Merkel, who remains acting chancellor until a government is agreed, has said she would prefer to work with the SPD, but if that option fails, she would favour new elections over an unstable minority government.

Another election would also provide no speedy resolution of the crisis. Under Germany’s constitition, the president could call another election only after Merkel had lost several votes in the Bundestag – a process that could take several months.

The SPD has governed in coalition under Merkel since 2013 but said it wanted to go into opposition after suffering its worst result of the postwar period in the Sept. 24 election.

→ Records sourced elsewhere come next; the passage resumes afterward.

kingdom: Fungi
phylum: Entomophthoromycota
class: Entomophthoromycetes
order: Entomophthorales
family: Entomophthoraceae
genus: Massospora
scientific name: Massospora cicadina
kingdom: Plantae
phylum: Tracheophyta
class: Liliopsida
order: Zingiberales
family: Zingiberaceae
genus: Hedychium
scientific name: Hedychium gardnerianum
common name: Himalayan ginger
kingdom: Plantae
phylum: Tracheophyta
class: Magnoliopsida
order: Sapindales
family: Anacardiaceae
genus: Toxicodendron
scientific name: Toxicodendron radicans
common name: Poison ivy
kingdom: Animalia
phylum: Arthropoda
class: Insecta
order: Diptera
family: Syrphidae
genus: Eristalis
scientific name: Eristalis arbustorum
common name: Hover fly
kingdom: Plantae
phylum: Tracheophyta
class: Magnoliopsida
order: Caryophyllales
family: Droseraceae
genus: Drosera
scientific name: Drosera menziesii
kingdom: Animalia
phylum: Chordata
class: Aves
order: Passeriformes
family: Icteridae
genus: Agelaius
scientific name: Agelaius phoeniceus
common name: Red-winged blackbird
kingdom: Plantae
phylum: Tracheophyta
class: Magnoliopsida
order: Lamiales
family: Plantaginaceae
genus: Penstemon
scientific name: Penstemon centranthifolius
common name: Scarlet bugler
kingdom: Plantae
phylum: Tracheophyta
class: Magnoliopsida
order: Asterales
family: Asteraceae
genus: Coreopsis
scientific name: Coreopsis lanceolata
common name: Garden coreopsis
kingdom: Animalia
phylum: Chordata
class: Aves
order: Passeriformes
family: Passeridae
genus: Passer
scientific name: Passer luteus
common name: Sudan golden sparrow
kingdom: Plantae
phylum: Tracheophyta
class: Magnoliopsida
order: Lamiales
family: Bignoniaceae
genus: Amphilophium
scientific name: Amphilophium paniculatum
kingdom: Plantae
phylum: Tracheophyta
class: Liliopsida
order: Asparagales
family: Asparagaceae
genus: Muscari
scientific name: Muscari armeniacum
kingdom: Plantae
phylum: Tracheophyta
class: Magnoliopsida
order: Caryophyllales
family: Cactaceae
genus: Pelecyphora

The news comes as a survey revealed the majority of Germans did not want Merkel to run as a candidate for Chancellor again.

While Mrs Merkel said yesterday she wanted to stand again in any new snap election the German people appear to be turned off by the prospect.

Of those polled, 54 per cent said she should not run for office, according to the polling institute Civey for t-online.de.

Only 38.5 percent of Germans would welcome a renewed candidacy of the chancellor.

Speaking to ZDF television on Thursday, SPD deputy leader Karl Lauterbach said his party might have to rethink its opposition to another “grand coalition”, but added he was still sceptical about joining one led by Merkel.

SPD lawmaker Johannes Kahrs, spokesman for a conservative wing in the party, urged Schulz to keep an open mind in his talks with the president.

“One should not rule anything out, and at the end it’s all about policy,” Kahrs told ntv television.

The SPD supports Macron’s proposal to create a fiscal capacity in the euro zone to protect members of the single currency bloc against external shocks.

If the SPD changes tack about a “grand coalition”, however, the leader of Merkel’s sister Bavarian party, the Christian Social Union (CSU) said on Thursday it should not expect the conservatives to grant any significant concessions.

“We can’t be blackmailed,” said Horst Seehofer, who faces a decision later on Thursday on whether he remains as CSU leader.

“We have a tight cooperation between (Merkel’s) Christian Democatic Union and the CSU. We have clear positions on substance that cannot be reversed,” Seehofer told reporters.